**TEXT PROVIDED:**

---

Priestley, Browning, and Dickason went with him, and the party took provisions for a week.

September 27.—Levick and his party returned to-day and reported bad weather and blizzards nearly the whole time. They managed, however, to get a few photographs. I am arranging to start on our western journey October 1. Levick and Browning will come as far as Cape Wood to take photographs.

October 3.—Weather-bound until to-day, when, the weather clearing in the afternoon, we transported our sledges and gear over the pressure ice lying round the beach and left them three miles south.

October 4.—A fine morning, so after a 5.30 breakfast we started away with our sleeping-bags on our backs, and picking up our sledges made pretty good progress over salt-flecked ice with occasional belts of pressure.

---

**EXERCISE DETAILS:** Rewrite the stretch of the diary entries from "September 27.—Levick and" through "three miles south.", substituting "pictures" for "photographs".

[Data taken from a collection]
---

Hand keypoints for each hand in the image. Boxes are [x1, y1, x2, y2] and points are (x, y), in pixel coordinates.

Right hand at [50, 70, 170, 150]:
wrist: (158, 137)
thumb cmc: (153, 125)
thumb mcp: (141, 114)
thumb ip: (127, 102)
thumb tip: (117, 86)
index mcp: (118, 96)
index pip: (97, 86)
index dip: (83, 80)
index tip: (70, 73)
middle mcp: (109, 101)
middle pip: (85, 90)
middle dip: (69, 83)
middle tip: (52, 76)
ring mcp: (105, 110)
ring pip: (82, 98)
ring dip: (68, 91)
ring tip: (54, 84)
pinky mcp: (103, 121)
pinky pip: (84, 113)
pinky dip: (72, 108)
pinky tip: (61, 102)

---

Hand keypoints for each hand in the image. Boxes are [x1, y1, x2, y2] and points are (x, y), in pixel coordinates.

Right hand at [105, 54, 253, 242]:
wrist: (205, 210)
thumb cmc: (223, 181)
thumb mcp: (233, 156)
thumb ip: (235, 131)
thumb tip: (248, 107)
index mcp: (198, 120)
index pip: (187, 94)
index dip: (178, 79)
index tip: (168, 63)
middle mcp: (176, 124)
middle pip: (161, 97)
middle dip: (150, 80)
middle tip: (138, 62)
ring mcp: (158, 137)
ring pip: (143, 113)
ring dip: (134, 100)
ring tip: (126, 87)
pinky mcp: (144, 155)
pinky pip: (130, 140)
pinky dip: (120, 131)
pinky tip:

---

**EXERCISE SOLUTION:**
September 27.—Levick and his party returned to-day and reported bad weather and blizzards nearly the whole time. They managed, however, to get a few pictures. I am arranging to start on our western journey October 1. Levick and Browning will come as far as Cape Wood to take pictures.

October 3.—Weather-bound until to-day, when, the weather clearing in the afternoon, we transported our sledges and gear over the pressure ice lying round the beach and left them three miles south.